В конце улицы пленники приблизились к замку, обведенному земляным валом и палисадом. Их ввели на просторный двор, где прямо против входа торчало жерло медной пушки на колесном станке, покосившемся на одну сторону. Отсюда их ввели во второй двор, где вдоль стены, на рогожках, сидели пожилые солдаты, напоминавшие в своих халатах скорее деревенских старух, чем воинов.

Василий Михайлович атому не удивился, ибо знал, что в Японии звание солдата пожизненное и наследственное, и пока солдата носят ноги, он состоит в рядах императорского или княжеского войска.

Пленных офицеров посадили на скамью, а матросов и Алексея на рогожи и сказали, что нужно обождать. Только через час в окне ближайшего дома появилось гладко выбритое лицо японца и последовал короткий возглас:

— Капитан Хаварин!

Конвойные поспешили ввести Василия Михайловича в здание, где принял его внутренний конвой.

Здание одной своей половиной походило на сарай, где не было ни пола, ни потолка и под ногами была насыпана морская галька. Во второй же половине был пол, высоко поднятый над землей, устланный искусно сплетенными соломенными цыновками. В окнах вместо стекол была вставлена промасленная бумага, сквозь которую проходил тусклый, рассеянный свет. Задняя стена этого зала была раздвижная, расписанная цветами и птицами. В верхней части ее была изображена в натуральную величину столь искусно написанная ветка цветущей яблони, что издали казалась живой, протянувшейся сюда с воли.

«Кто сей дивный художник?» — подумал с удивлением Василий Михайлович.

Но, переводя взгляд с ветки яблони на другие стены здания, Василий Михайлович тотчас же забыл о японском искусстве. Во всю ширину одной из стен были развешаны кандалы разных видов, веревки, дубинки, плети, щипцы, зажимы и все другое, что требовалось для пытки.

Пораженный видом этих страшных орудий, он даже не сразу заметил присутствие людей, которые молча и неподвижно сидели на полу, поджав под себя ноги и опустив глаза. Один из них восседал на некотором возвышении. По сторонам его, несколько позади, сидели два писца, перед которыми лежала бумага. Тут же, среди японцев, окружавших начальника города, Василий Михайлович увидел и Ямамото.

Знатные японцы были одеты в обычные черные кимоно, имея за поясом кинжалы. Кроме того, у каждого с левой стороны лежало по сабле.

Вслед за Головниным привели Мура, Хлебникова и матросов с Алексеем, которых расставили около Головнина сообразно японскому положению о рангах: повыше чином — слева, пониже — справа.

Переводчик Кумаджеро показал пленникам на японца, сидевшего впереди других, и почтительно пролепетал, закрыв глаза и наклонив голову, что это гимниягу — самый главный начальник города. Головнин и его офицеры поклонились начальнику, на что тот отвечал небольшим наклонением головы, по-прежнему не поднимая глаз.

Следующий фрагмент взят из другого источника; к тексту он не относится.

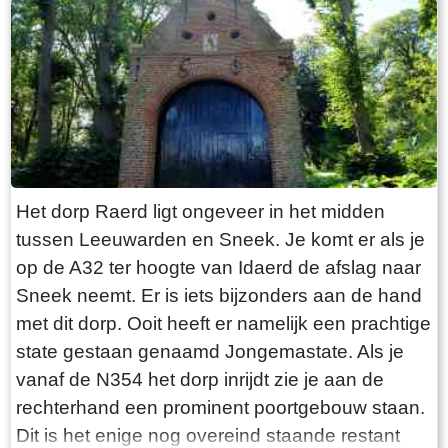
“Laaksumer Bot” suggereert dat de vis terplekke
gevangen wordt. En niets is minder waar.
Tegenover de twee visrestaurants ligt in het
kleinste haventje van Europa eenzaam en
alleen de HL6. Navraag in het restaurant leert
dan dit de vissersboot van de gebroeders De
Vries is. Zij zijn de laatste overgebleven vissers
van Laaksum. Eerder was er sprake van een
Het dorp Raerd ligt ongeveer in het midden
bescheiden vloot maar de meeste vissers van
tussen Leeuwarden en Sneek. Je komt er als je
Laaksum zijn er al lang geleden mee gestopt.
op de A32 ter hoogte van Idaerd de afslag naar
De gebroeders De Vries houden het dus nog vol
Sneek neemt. Er is iets bijzonders aan de hand
en vangen regelmatig bot bij Laaksum. Ik hoor
met dit dorp. Ooit heeft er namelijk een prachtige
dat de ze inmiddels aardig op leeftijd zijn, in
state gestaan genaamd Jongemastate. Als je
ieder geval over de zestig. Ik hoop dat ze het
vanaf de N354 het dorp inrijdt zie je aan de
nog even kunnen volhouden tot aan hun
rechterhand een prominent poortgebouw staan.
pensioenleeftijd. Want zodra zij ermee stoppen
Dit is het enige nog overeind staande restant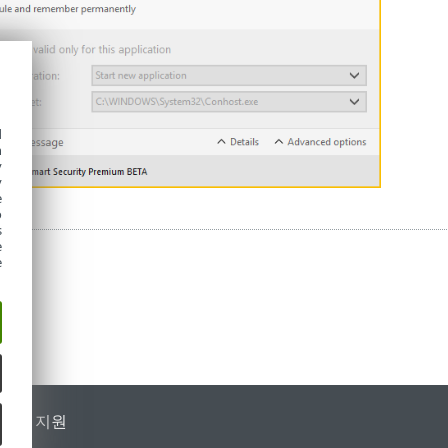
d
h
y
y
e
o
s
e
e
가별 지원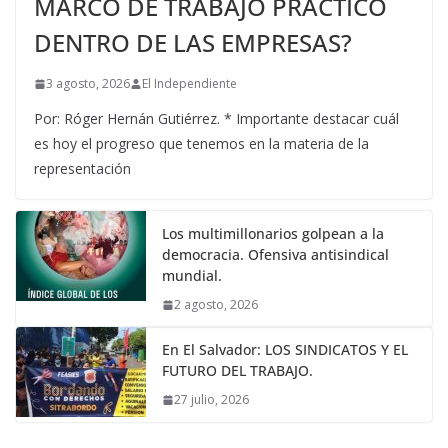
MARCO DE TRABAJO PRÁCTICO
DENTRO DE LAS EMPRESAS?
3 agosto, 2026
El Independiente
Por: Róger Hernán Gutiérrez. * Importante destacar cuál
es hoy el progreso que tenemos en la materia de la
representación
Los multimillonarios golpean a la
democracia. Ofensiva antisindical
mundial.
2 agosto, 2026
En El Salvador: LOS SINDICATOS Y EL
FUTURO DEL TRABAJO.
27 julio, 2026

После этого он полез за пазуху, вынул оттуда лист бумаги и, заглядывая в него, стал задавать вопросы Василию Михайловичу о чине, фамилии и имени. Алексей, не зная, как перевести слово отчество, спросил:

— Какой хвост у твоего имени?

Василий Михайлович невольно засмеялся. Засмеялся из учтивости и гимниягу.

Затем вопросы посыпались один за другим и были самого разнообразного свойства, порою удивляя своей неожиданностью: живы ли ваши отец и мать, как их зовут, есть ли братья, сколько их, имеются ли у них дети? Из какого города родом и во сколько дней из этого города можно доехать до Петербурга? Какие должности офицеры исполняют на корабле, в море, и что они делают, находясь на берегу, и велика ли в таких случаях вверяемая им команда?